Dall’altro lato sono cominciate le indagini nei confronti dei quattro, a cominciare dalla loro presunta appartenenza alla rete di Al Qaeda. A quanto pare, i funzionari dell’Fbi di stanza a Roma hanno già preso contatti con gli inquirenti italiani, e anche una serie di segnalazioni sono partite attraverso l’Interpol e la costituenda procura europea, nel tentativo di far emergere eventuali dati che possano aiutare a dare una spiegazione alla presenza dei quattro a Roma.

Si indaga senza sosta, insomma. Anche se, come detto, certezze non esistono. La stessa ipotesi di un tentativo di avvelenamento dell’acqua che arriva nei rubinetti dell’ambasciata non è poi così certa. Il composto di cianuro ritrovato non è poi così nocivo, soprattutto se diluito nell’acqua. I marocchini, inoltre, non sembra avessero nella loro disponibilità un piccolo o anche artigianale laboratorio chimico per lavorare sul composto e renderlo mortale. Ma nessuna ipotesi viene esclusa. Nemmeno quella che i carabinieri siano intervenuti mentre il piano era nella sua fase embrionale di preparazione.

Quindi? Al di là dell’enfasi e della legittima soddisfazione per aver bloccato quattro persone che, comunque, avevano in mente qualcosa di poco chiaro, tra gli inquirenti c’è molta più prudenza. Perché a distanza di mesi dall’11 settembre, anni dopo l’offensiva fondamentalista prima in Francia, poi di Bin Laden contro gli obiettivi americani nel mondo, le conoscenze sul terrorismo islamico continuano ad essere poche. E non manca la confusione. Come l’idea che al-Qaeda possa essere una sigla terroristica, mentre in realtà è una sorta di "confederazione" del terrore che non ha in Bin Laden il capo assoluto, quanto piuttosto il simbolo. Spesso le informazioni sono confuse, approssimative. La collaborazione tra le polizie, i servizi segreti non è poi così soddisfacente, nonostante la proclamata guerra contro il terrorismo, mentre nei paesi arabi si scontano ancora molti ritardi, con la parziale eccezione dell’Algeria, che ha sempre fornito ai paesi europei, in primo luogo Francia e Italia le informazioni necessarie per individuare gli elementi del Gia e dei gruppi che sono sorti dopo la sua scissione.

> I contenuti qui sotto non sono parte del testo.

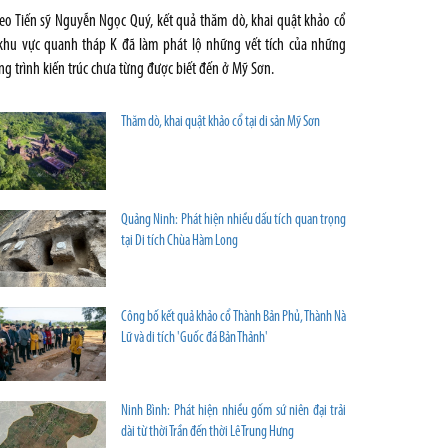
eo Tiến sỹ Nguyễn Ngọc Quý, kết quả thăm dò, khai quật khảo cổ
khu vực quanh tháp K đã làm phát lộ những vết tích của những
ng trình kiến trúc chưa từng được biết đến ở Mỹ Sơn.
Thăm dò, khai quật khảo cổ tại di sản Mỹ Sơn
Quảng Ninh: Phát hiện nhiều dấu tích quan trọng
tại Di tích Chùa Hàm Long
Công bố kết quả khảo cổ Thành Bản Phủ, Thành Nà
Lữ và di tích 'Guốc đá Bản Thảnh'
Ninh Bình: Phát hiện nhiều gốm sứ niên đại trải
dài từ thời Trần đến thời Lê Trung Hưng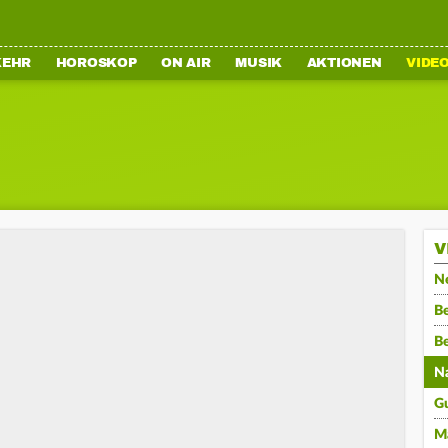
KEHR
HOROSKOP
ON AIR
MUSIK
AKTIONEN
VIDE
V
N
Be
B
N
G
M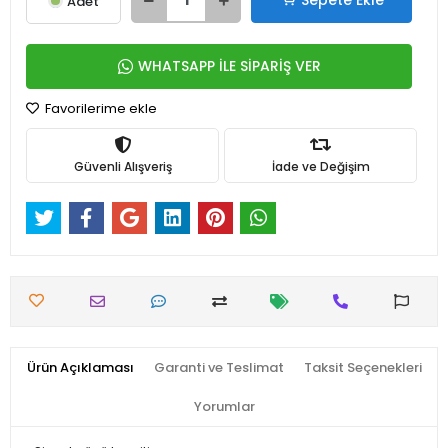
Sepete Ekle
Adet
WHATSAPP İLE SİPARİŞ VER
Favorilerime ekle
Güvenli Alışveriş
İade ve Değişim
Ürün Açıklaması
Garanti ve Teslimat
Taksit Seçenekleri
Yorumlar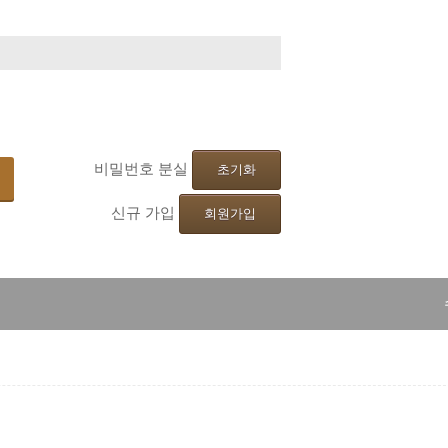
기
비밀번호 분실
초기화
신규 가입
회원가입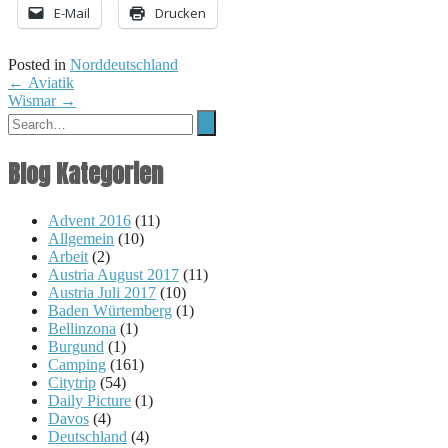
E-Mail
Drucken
Posted in
Norddeutschland
Post
←
Aviatik
Wismar
→
navigation
Blog Kategorien
Advent 2016
(11)
Allgemein
(10)
Arbeit
(2)
Austria August 2017
(11)
Austria Juli 2017
(10)
Baden Würtemberg
(1)
Bellinzona
(1)
Burgund
(1)
Camping
(161)
Citytrip
(54)
Daily Picture
(1)
Davos
(4)
Deutschland
(4)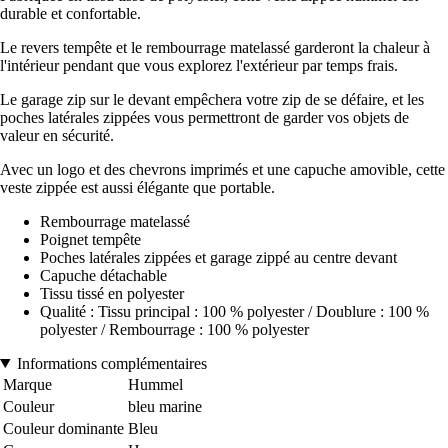
durable et confortable.
Le revers tempête et le rembourrage matelassé garderont la chaleur à
l'intérieur pendant que vous explorez l'extérieur par temps frais.
Le garage zip sur le devant empêchera votre zip de se défaire, et les
poches latérales zippées vous permettront de garder vos objets de
valeur en sécurité.
Avec un logo et des chevrons imprimés et une capuche amovible, cette
veste zippée est aussi élégante que portable.
Rembourrage matelassé
Poignet tempête
Poches latérales zippées et garage zippé au centre devant
Capuche détachable
Tissu tissé en polyester
Qualité : Tissu principal : 100 % polyester / Doublure : 100 %
polyester / Rembourrage : 100 % polyester
Informations complémentaires
Marque
Hummel
Couleur
bleu marine
Couleur dominante
Bleu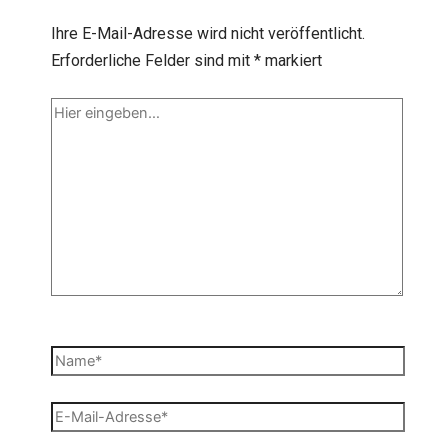
Ihre E-Mail-Adresse wird nicht veröffentlicht.
Erforderliche Felder sind mit
*
markiert
Hier
eingeben…
Name*
E-
Mail-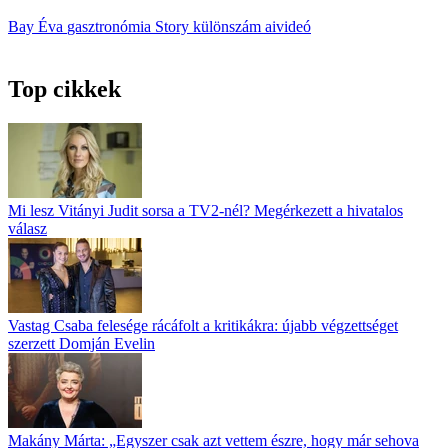
Bay Éva
gasztronómia
Story különszám
aivideó
Top cikkek
Mi lesz Vitányi Judit sorsa a TV2-nél? Megérkezett a hivatalos
válasz
Vastag Csaba felesége rácáfolt a kritikákra: újabb végzettséget
szerzett Domján Evelin
Makány Márta: „Egyszer csak azt vettem észre, hogy már sehova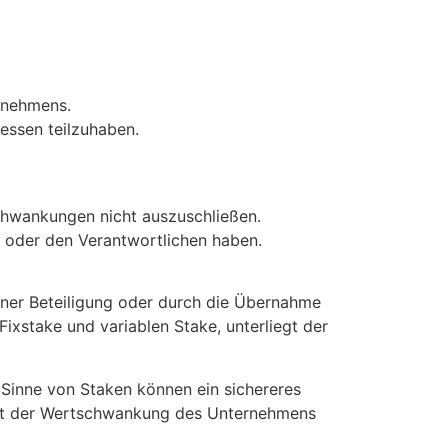
ernehmens.
zessen teilzuhaben.
schwankungen nicht auszuschließen.
oder den Verantwortlichen haben.
einer Beteiligung oder durch die Übernahme
ixstake und variablen Stake, unterliegt der
m Sinne von Staken können ein sichereres
amit der Wertschwankung des Unternehmens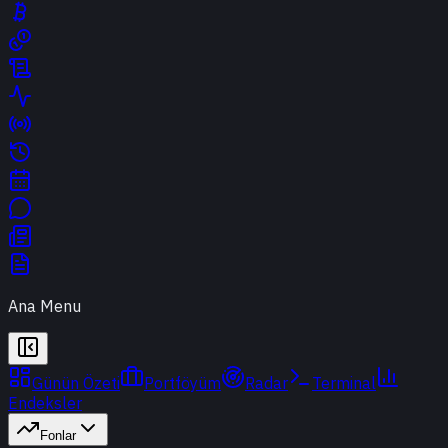
Ana Menu
Günün Özeti
Portföyüm
Radar
Terminal
Endeksler
Fonlar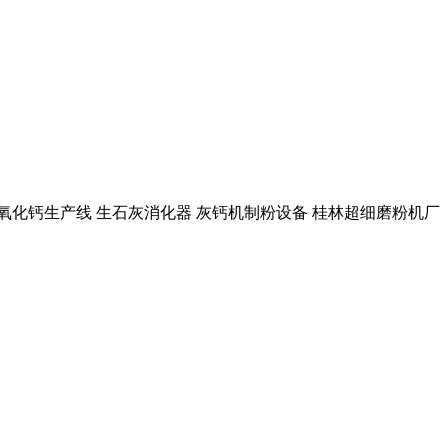
线 氢氧化钙生产线 生石灰消化器 灰钙机制粉设备 桂林超细磨粉机厂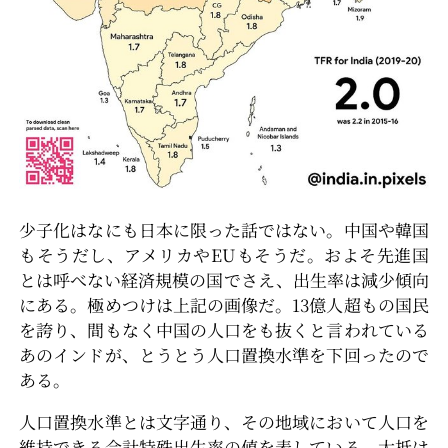
少子化はなにも日本に限った話ではない。中国や韓国
もそうだし、アメリカやEUもそうだ。およそ先進国
とは呼べない経済規模の国でさえ、出生率は減少傾向
にある。極めつけは上記の画像だ。13億人超もの国民
を誇り、間もなく中国の人口をも抜くと言われている
あのインドが、とうとう人口置換水準を下回ったので
ある。
人口置換水準とは文字通り、その地域において人口を
維持できる合計特殊出生率の値を表している。大抵は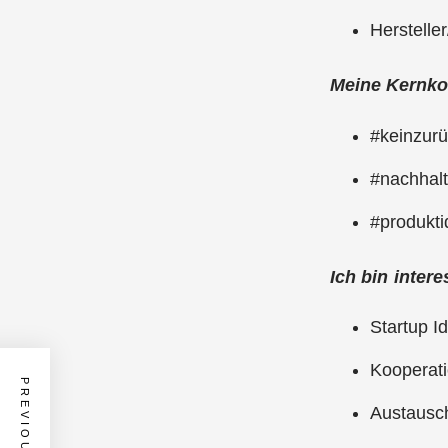
Herstelle
Meine Kernko
#keinzur
#nachhalt
#produkt
Ich bin intere
Startu
Kooper
Austausc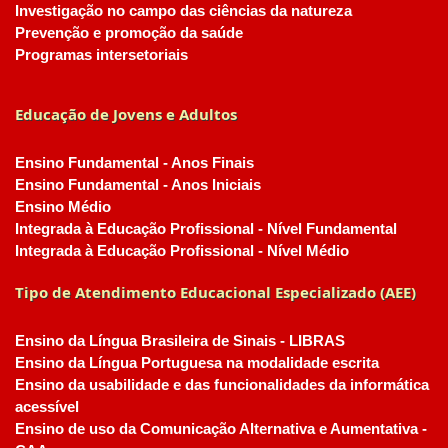
Investigação no campo das ciências da natureza
Prevenção e promoção da saúde
Programas intersetoriais
Educação de Jovens e Adultos
Ensino Fundamental - Anos Finais
Ensino Fundamental - Anos Iniciais
Ensino Médio
Integrada à Educação Profissional - Nível Fundamental
Integrada à Educação Profissional - Nível Médio
Tipo de Atendimento Educacional Especializado (AEE)
Ensino da Língua Brasileira de Sinais - LIBRAS
Ensino da Língua Portuguesa na modalidade escrita
Ensino da usabilidade e das funcionalidades da informática
acessível
Ensino de uso da Comunicação Alternativa e Aumentativa -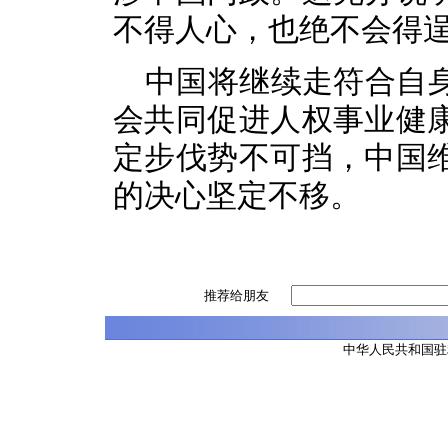
不得人心，也绝不会得
中国将继续走符合自
会共同促进人权事业健
定步伐势不可挡，中国
的决心坚定不移。
推荐给朋友
中华人民共和国驻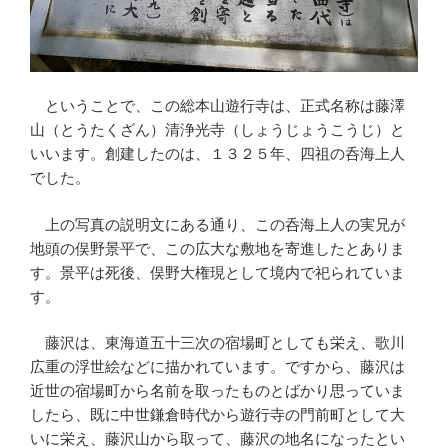
ということで、この総本山遊行寺は、正式名称は藤澤
山（とうたくざん）清浄光寺（しょうじょうこうじ）と
いいます。創建したのは、１３２５年、四祖の呑海上人
でした。
上の写真の説明文にある通り、この呑海上人の実兄が
地頭の俣野景平で、この広大な敷地を寄進したとありま
す。景平は死後、俣野大権現として境内で祀られていま
す。
藤沢は、東海道五十三次の宿場町としても栄え、歌川
広重の浮世絵などに描かれています。ですから、藤沢は
近世の宿場町から名前を取ったものとばかり思っていま
したら、既に中世鎌倉時代から遊行寺の門前町として大
いに栄え、藤沢山から取って、藤沢の地名になったとい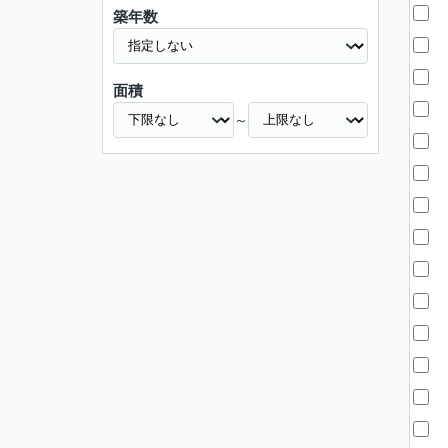
築年数
面積
～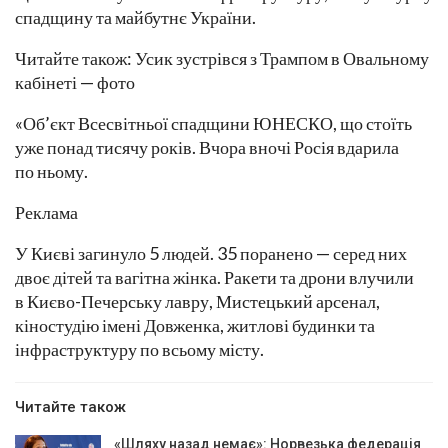
спадщину та майбутнє України.
Читайте також: Усик зустрівся з Трампом в Овальному
кабінеті — фото
«Об’єкт Всесвітньої спадщини ЮНЕСКО, що стоїть
уже понад тисячу років. Вчора вночі Росія вдарила
по ньому.
Реклама
У Києві загинуло 5 людей. 35 поранено — серед них
двоє дітей та вагітна жінка. Ракети та дрони влучили
в Києво-Печерську лавру, Мистецький арсенал,
кіностудію імені Довженка, житлові будинки та
інфраструктуру по всьому місту.
Читайте також
«Шляху назад немає»: Норвезька федерація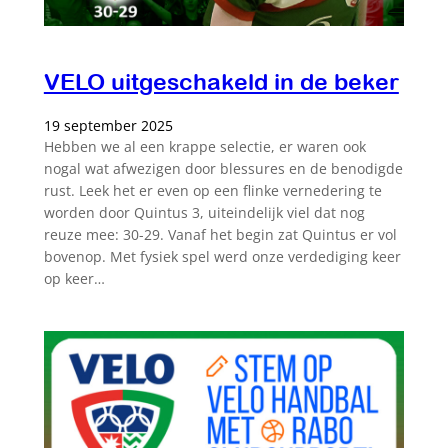
VELO uitgeschakeld in de beker
19 september 2025
Hebben we al een krappe selectie, er waren ook
nogal wat afwezigen door blessures en de benodigde
rust. Leek het er even op een flinke vernedering te
worden door Quintus 3, uiteindelijk viel dat nog
reuze mee: 30-29. Vanaf het begin zat Quintus er vol
bovenop. Met fysiek spel werd onze verdediging keer
op keer…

Tra i tanti dubbi, una certezza: informative dei servizi segreti occidentali hanno fatto sapere che, al di là di Bin Laden, se non accadrà nulla tra breve in Europa potrebbe arrivare un’ondata di terrorismo di matrice palestinese. O meglio: di fondamentalisti che intendono richiamare la causa palestinese. In questa situazione di grave conflitto, di delegittimazione dell’Anp, di disgregazione del nascente stato, c’è chi preme per esportare il conflitto in Europa. Un modo per costringere la Ue, giudicata sostanzialmente inerte, a fare davvero qualcosa e non lasciare che le speranze di pace vengano sepolte dai raid di Sharon. Insomma, secondo l’intelligence, ci sono gruppi che di fronte ad uno scenario assai simile a quello sanguinoso degli anni Settanta, pensa che per uscire dalla crisi e ottenere aiuti sia necessario riportare anche in Europa quel periodo buio.